Not wishing to be pigeonholed by his ethnic background, the young Ray abbreviated Emmanuel (or 'Manny') to Man - which could hardly be more universal. Visits to shows at Stieglitz's 291 Gallery and elsewhere introduced Man Ray to modern art and he attended various classes around New York while making a living as a graphic artist.

In New York, Ray met and worked with the French artist Marcel Duchamp (site in French, with good illustrations) and Francis Picabia from Spain, forming the core of the New York Dada movement whose centre was Alfred Stieglitz's gallery '291'. Ray largely abandoned the use of brushes in his paintings, preferring the machine-like quality of the airbrush, used with cut stencils. He also took up photography, at first to produce prints of his own work.

Among his early photographs are two pictures forming a diptych, Man and Woman, La Femme, an egg whisk with its shadow, and a lamp holder with wooden clothespins on a sheet of glass, again coalescing with its shadow into a greater whole.
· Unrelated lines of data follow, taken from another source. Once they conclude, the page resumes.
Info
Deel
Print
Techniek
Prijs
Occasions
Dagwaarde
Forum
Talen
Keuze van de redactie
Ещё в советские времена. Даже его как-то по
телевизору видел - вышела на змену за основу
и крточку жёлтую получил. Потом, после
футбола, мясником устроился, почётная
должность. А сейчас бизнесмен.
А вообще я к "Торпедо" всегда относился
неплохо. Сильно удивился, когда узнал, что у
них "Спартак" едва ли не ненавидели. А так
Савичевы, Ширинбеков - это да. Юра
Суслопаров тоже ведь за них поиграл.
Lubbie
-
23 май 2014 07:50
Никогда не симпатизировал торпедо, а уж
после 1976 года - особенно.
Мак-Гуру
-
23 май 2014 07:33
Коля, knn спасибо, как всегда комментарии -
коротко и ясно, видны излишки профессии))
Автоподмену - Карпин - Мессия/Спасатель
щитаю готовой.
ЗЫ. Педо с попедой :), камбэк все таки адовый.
Together with his cliché verres from the same period (prints made from a negative formed by engraving a line on a blackened sheet of glass) announce his conception of photography as a tool for working with light.

Leaving for Paris

In 1921, Man Ray left for Paris, where he lived and worked for most of the rest of his life (apart from spending the war and a few years after in Hollywood) and he was buried in Montparnasse cemetery.

In Paris Man Ray was given a solo exhibition at the Librairie Six in 1921. His first Rayographs (photographic images produced without a camera) were published in Les Champs delicieux, rayographies in 1922, the year the artist participated in the Salon Dada at the Galerie Montaigne in Paris. With Jean Arp, Giorgio de Chirico, Max Ernst, Andre Masson, Joan Miro, and Pablo Picasso, he was represented in the first Surrealist exhibition at the Galerie Pierre in Paris in 1925.
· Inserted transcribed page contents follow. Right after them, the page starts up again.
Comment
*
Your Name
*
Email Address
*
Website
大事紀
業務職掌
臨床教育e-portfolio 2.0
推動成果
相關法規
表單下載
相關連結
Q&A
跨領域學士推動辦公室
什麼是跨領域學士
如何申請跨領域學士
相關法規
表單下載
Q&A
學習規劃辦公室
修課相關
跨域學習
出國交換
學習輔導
From 1923 to 1929 he made the films Le Retour a la raison, Emak Bakia, L'Etoile de mer, and Les Mysteres du chateau. In 1932 Man Ray's work was included in Dada, 1916 - 1932 at the Galerie de l'Institut in Paris and in a Surrealist show at the Julien Levy Gallery in New York. He collaborated with Paul Eluard on the books Facile in 1935 and Les Mains libres in 1937. In 1936 he went to New York on the occasion of the Fantastic Art, Dada, Surrealism exhibition at the Museum of Modern Art, in which his work appeared.
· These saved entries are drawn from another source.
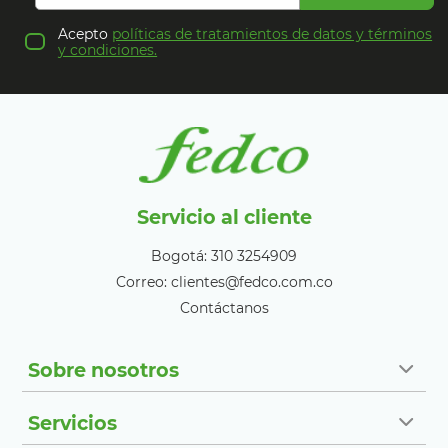
Acepto
políticas de tratamientos de datos y términos
y condiciones.
Servicio al cliente
Bogotá: 310 3254909
Correo: clientes@fedco.com.co
Contáctanos
Sobre nosotros
Servicios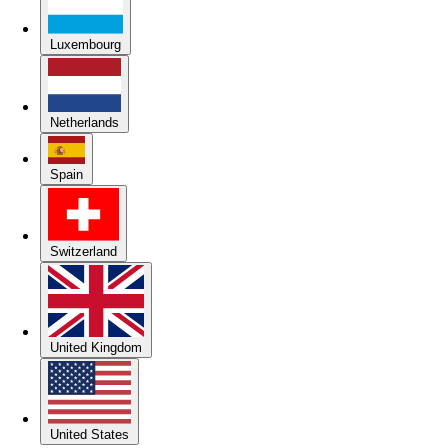
Luxembourg
Netherlands
Spain
Switzerland
United Kingdom
United States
Man Ray's Long-lasting Achievements

The artist left France in 1940, shortly before the German occupation, making his way to Hollywood and then to New York. In 1951 he returned to Paris, where he was given a solo show at the Galerie Berggruen. In 1959 a solo exhibition of Man Ray's work was held at the Institute of Contemporary Art in London. His autobiography Self Portrait was published in 1963. Ten years later the Metropolitan Museum of Art in New York presented 125 of his photographic works. Man Ray died on November 18, 1976, in Paris.